** Opening Reading passage block **

OLD Audio recording

Video recording (.mov format, 0.1Gbytes)
Video recording (480p .mp4 format, 0.1Gbytes)
Video recording (1080p .mp4 format, 0.1Gbytes


Eukarya tree
Redrawn from Ciccarelli et al Science 2006:1283

Obviously it is not possible to cover this huge phylogenetic group at an acceptable level of detail in a single section of a course on microbial diversity. And so we’ll be only hitting the tips of the icebergs. However, the question might be asked, “why cover the eukaryotes at all in a class on microbial diversity?” The answer to this question is, of course, that most eukaryotes are microbial. By far the greatest diversity of eukaryotes is unicellular; these are usually lumped together as “protists”. But like “prokaryotes” or “invertebrates”, the term “protist” does not tell you what and organism is, only what it is not, and so is not a meaningful scientific term. Interestingly, the term “protist” is not usually applied to most phototrophic unicellular eukaryotes, which are typically called “algae”, nor to unicellular fungi, which are called “yeast”.

Nevertheless, most eukaryotes are unicellular microbes, and even most green plants, most fungi, and even most animals are microscopic. The microscopic green plants we call green algae, and these are often at least colonial, if not clearly multicellular. Fungi are generally microscopic, although the hyphae of an individual “colony” (actually a single organism by most criteria) may span many acres of soil and producing macroscopic fruiting bodies (e.g. mushrooms). Even most animals are microscopic; the world abounds with microscopic nematodes, arthropods, rotifers, tardigrades, sponges, &c. Many of the cryptic animal phyla you never hear about are microscopic, and even familiar groups are riddled with microscopic members. Our perception of even the plant and animal world is skewed by the fact that we largely ignore creatures that exist in a different size range.

** Closing Reading passage block **
** Opening Data excerpts block **

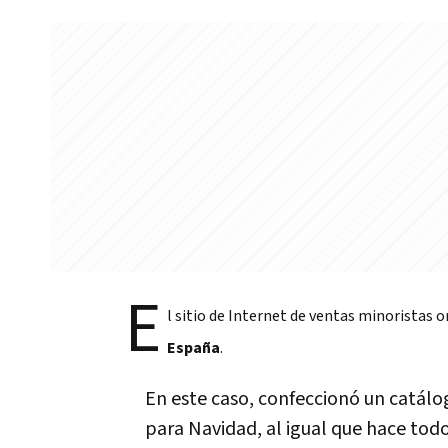
E
l sitio de Internet de ventas minoristas 
España
.
En este caso, confeccionó un catálo
para Navidad, al igual que hace tod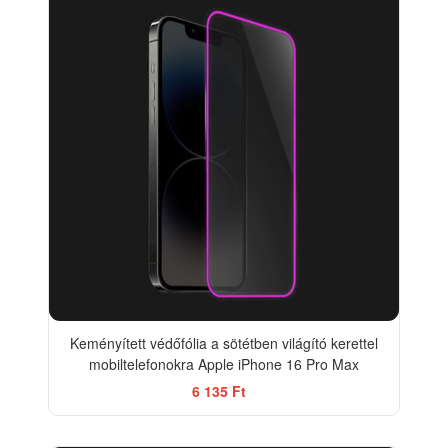
Keményített védőfólia a sötétben világító kerettel
mobiltelefonokra Apple iPhone 16 Pro Max
6 135 Ft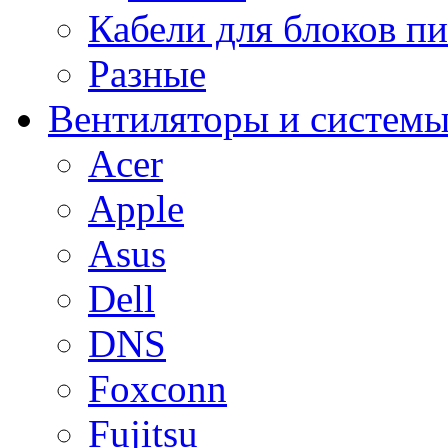
Кабели для блоков п
Разные
Вентиляторы и системы
Acer
Apple
Asus
Dell
DNS
Foxconn
Fujitsu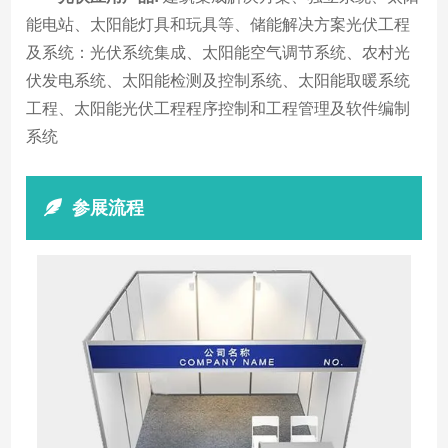
能电站、太阳能灯具和玩具等、储能解决方案光伏工程
及系统：光伏系统集成、太阳能空气调节系统、农村光
伏发电系统、太阳能检测及控制系统、太阳能取暖系统
工程、太阳能光伏工程程序控制和工程管理及软件编制
系统
参展流程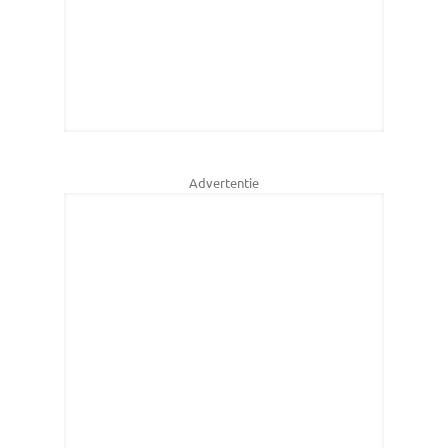
Advertentie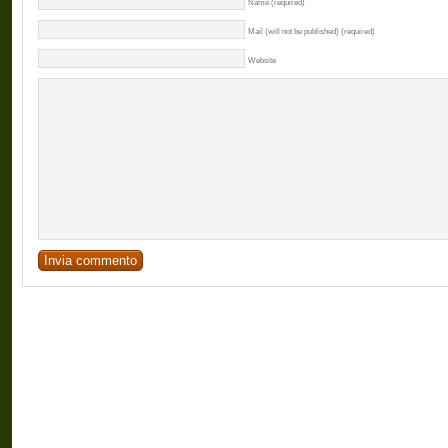
Name (required)
Mail (will not be published) (required)
Website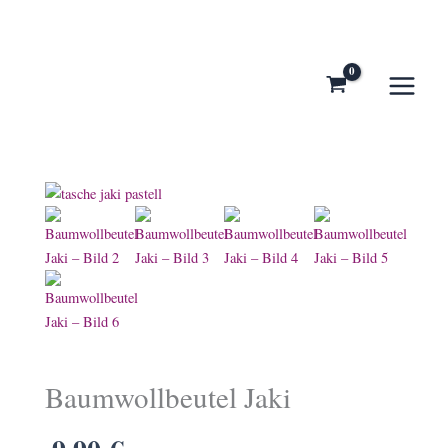
Zum
Inhalt
springen
Baumwollbeutel Jaki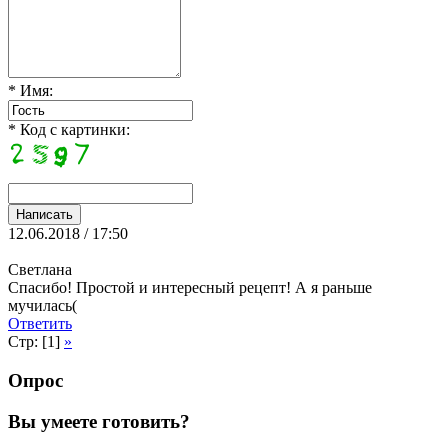
* Имя:
* Код с картинки:
12.06.2018 / 17:50
Светлана
Спасибо! Простой и интересный рецепт! А я раньше
мучилась(
Ответить
Стр: [1]
»
Опрос
Вы умеете готовить?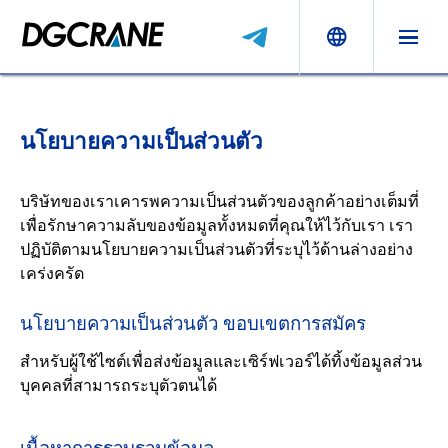
นโยบายความเป็นส่วนตัว
บริษัทของเราเคารพความเป็นส่วนตัวของลูกค้าอย่างเต็มที่
เพื่อรักษาความลับของข้อมูลทั้งหมดที่คุณให้ไว้กับเรา เรา
ปฏิบัติตามนโยบายความเป็นส่วนตัวที่ระบุไว้ด้านล่างอย่าง
เคร่งครัด
นโยบายความเป็นส่วนตัว ขอบเขตการสมัคร
สำหรับผู้ใช้ไซต์เพื่อส่งข้อมูลและเซิร์ฟเวอร์ได้ทิ้งข้อมูลส่วน
บุคคลที่สามารถระบุตัวตนได้
เนื้อหาการรวบรวมข้อมูล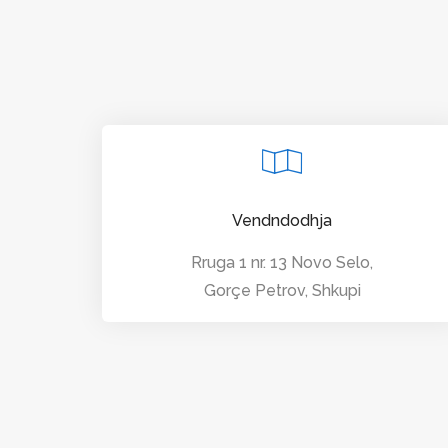
Vendndodhja
Rruga 1 nr. 13 Novo Selo,
Gorçe Petrov, Shkupi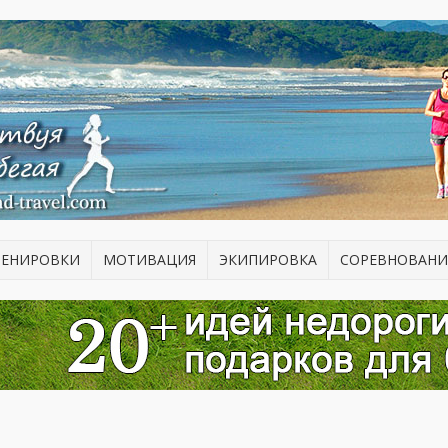
РЕНИРОВКИ
МОТИВАЦИЯ
ЭКИПИРОВКА
СОРЕВНОВАНИ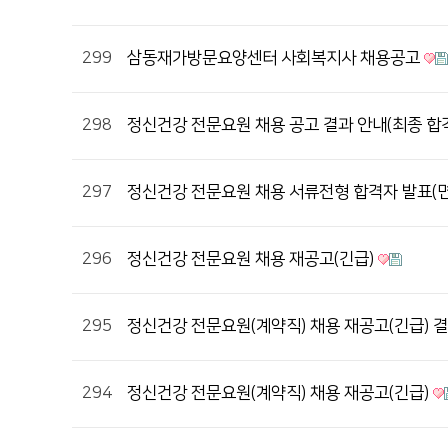
299
삼동재가방문요양센터 사회복지사 채용공고
298
정신건강 전문요원 채용 공고 결과 안내(최종 합
297
정신건강 전문요원 채용 서류전형 합격자 발표(
296
정신건강 전문요원 채용 재공고(긴급)
295
정신건강 전문요원(계약직) 채용 재공고(긴급) 
294
정신건강 전문요원(계약직) 채용 재공고(긴급)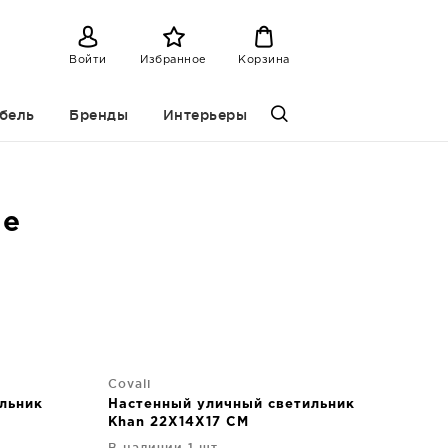
Войти
Избранное
Корзина
бель
Бренды
Интерьеры
ие
Covali
льник
Настенный уличный светильник
Khan 22X14X17 CM
В наличии 1 шт.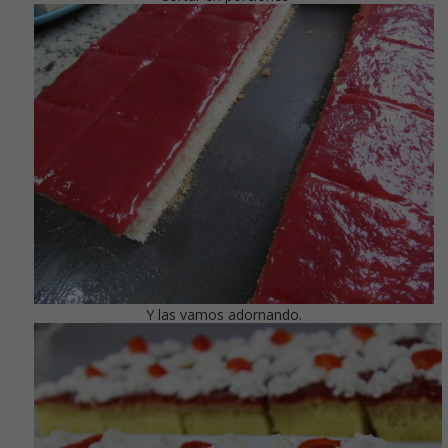
Y las vamos adornando.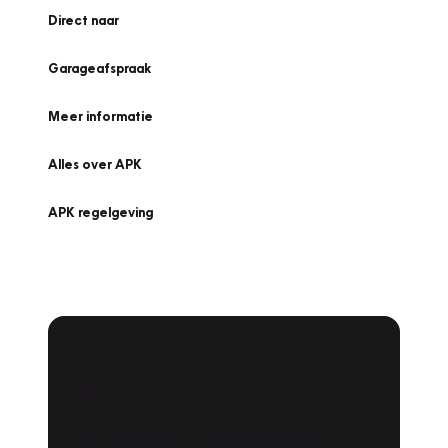
Direct naar
Garageafspraak
Meer informatie
Alles over APK
APK regelgeving
APK Keuring bij
Vakgarage!
Is het weer tijd voor de jaarlijkse APK? Ga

** Closing Data excerpts block **

Exercise 1 ->
According to the passage on eukaryotes, why is "protist" not a meaningful scientific term?
Exercise 2 ->
Duplicate the part of the passage on eukaryotes starting with "Nevertheless, most eukaryotes" and going on through "different size range.".

Problem solution 1 ->
Like "prokaryotes" or "invertebrates," the term "protist" says only what an organism is not, not what it is. For that reason it is not a meaningful scientific term.

Problem solution 2 ->
Nevertheless, most eukaryotes are unicellular microbes, and even most green plants, most fungi, and even most animals are microscopic. The microscopic green plants we call green algae, and these are often at least colonial, if not clearly multicellular. Fungi are generally microscopic, although the hyphae of an individual “colony” (actually a single organism by most criteria) may span many acres of soil and producing macroscopic fruiting bodies (e.g. mushrooms). Even most animals are microscopic; the world abounds with microscopic nematodes, arthropods, rotifers, tardigrades, sponges, &c. Many of the cryptic animal phyla you never hear about are microscopic, and even familiar groups are riddled with microscopic members. Our perception of even the plant and animal world is skewed by the fact that we largely ignore creatures that exist in a different size range.